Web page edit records
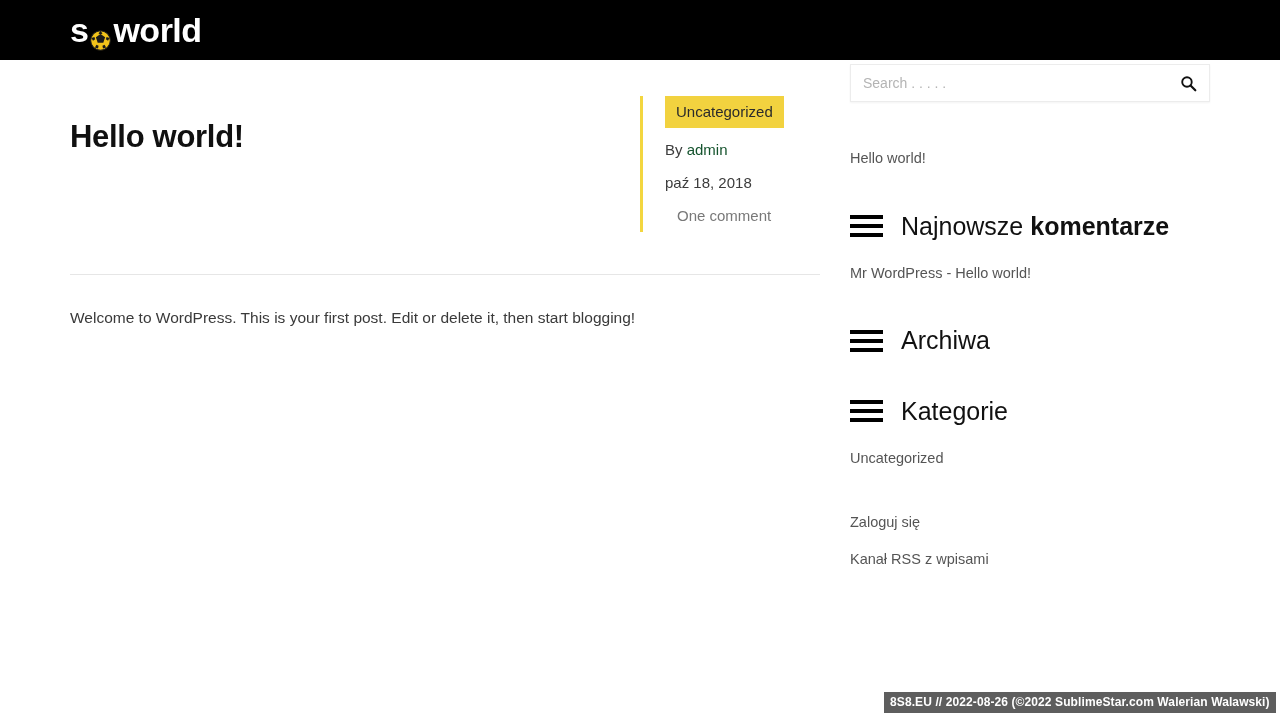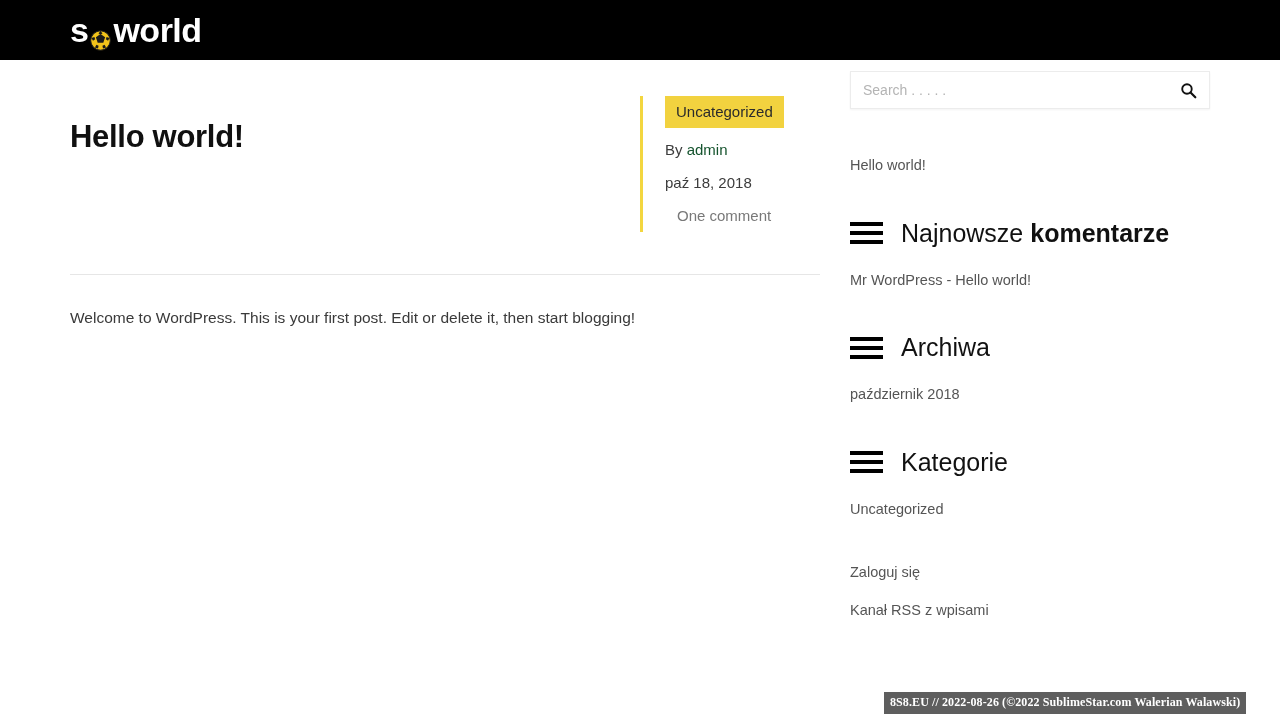--- a/index.html
+++ b/index.html
@@ -111,21 +111,21 @@
 
   
   .search-box {
     position: relative;
     height: 38px;
     border: 1px solid #ececec;
     background: #ffffff;
     box-shadow: 0 1px 2px rgba(0,0,0,0.05);
     display: flex;
     align-items: center;
-    margin-top: 11px;
+    margin-top: 4px;
   }
   .search-input {
     flex: 1;
     border: none;
     outline: none;
     height: 100%;
     padding: 0 40px 0 12px;
     font-family: "Liberation Sans", sans-serif;
     font-size: 14px;
     color: #444;
@@ -192,21 +192,20 @@
     position: absolute;
     left: 884px;
     top: 692px;
     background: #5e5e5e;
     color: #ffffff;
     font-size: 12px;
     font-weight: 700;
     padding: 3px 6px 4px;
     white-space: nowrap;
     letter-spacing: 0.1px;
-    font-family: Liberation Serif, serif;
   }
 </style>
 </head>
 <body>
 
 <header class="site-header">
   <a class="brand">
     <span class="b-pre">s</span>
     <span class="ball-icon">
       <svg viewBox="0 0 32 32" width="21" height="21" aria-hidden="true">
@@ -277,23 +276,20 @@
         </section>
         <section class="widget">
           <div class="widget-head">
             <span class="burger">
               <i></i>
               <i></i>
               <i></i>
             </span>
             <h3 class="widget-title"><span>Archiwa</span><b></b></h3>
           </div>
-          <ul class="widget-list">
-            <li>październik 2018</li>
-          </ul>
         </section>
         <section class="widget">
           <div class="widget-head">
             <span class="burger">
               <i></i>
               <i></i>
               <i></i>
             </span>
             <h3 class="widget-title"><span>Kategorie</span><b></b></h3>
           </div>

> Written task: For every entry, return its exact wording and leave out any image.

> Answer box:
--- a/index.html
+++ b/index.html
@@ -111,21 +111,21 @@
 
   
   .search-box {
     position: relative;
     height: 38px;
     border: 1px solid #ececec;
     background: #ffffff;
     box-shadow: 0 1px 2px rgba(0,0,0,0.05);
     display: flex;
     align-items: center;
-    margin-top: 11px;
+    margin-top: 4px;
   }
   .search-input {
     flex: 1;
     border: none;
     outline: none;
     height: 100%;
     padding: 0 40px 0 12px;
     font-family: "Liberation Sans", sans-serif;
     font-size: 14px;
     color: #444;
@@ -192,21 +192,20 @@
     position: absolute;
     left: 884px;
     top: 692px;
     background: #5e5e5e;
     color: #ffffff;
     font-size: 12px;
     font-weight: 700;
     padding: 3px 6px 4px;
     white-space: nowrap;
     letter-spacing: 0.1px;
-    font-family: Liberation Serif, serif;
   }
 </style>
 </head>
 <body>
 
 <header class="site-header">
   <a class="brand">
     <span class="b-pre">s</span>
     <span class="ball-icon">
       <svg viewBox="0 0 32 32" width="21" height="21" aria-hidden="true">
@@ -277,23 +276,20 @@
         </section>
         <section class="widget">
           <div class="widget-head">
             <span class="burger">
               <i></i>
               <i></i>
               <i></i>
             </span>
             <h3 class="widget-title"><span>Archiwa</span><b></b></h3>
           </div>
-          <ul class="widget-list">
-            <li>październik 2018</li>
-          </ul>
         </section>
         <section class="widget">
           <div class="widget-head">
             <span class="burger">
               <i></i>
               <i></i>
               <i></i>
             </span>
             <h3 class="widget-title"><span>Kategorie</span><b></b></h3>
           </div>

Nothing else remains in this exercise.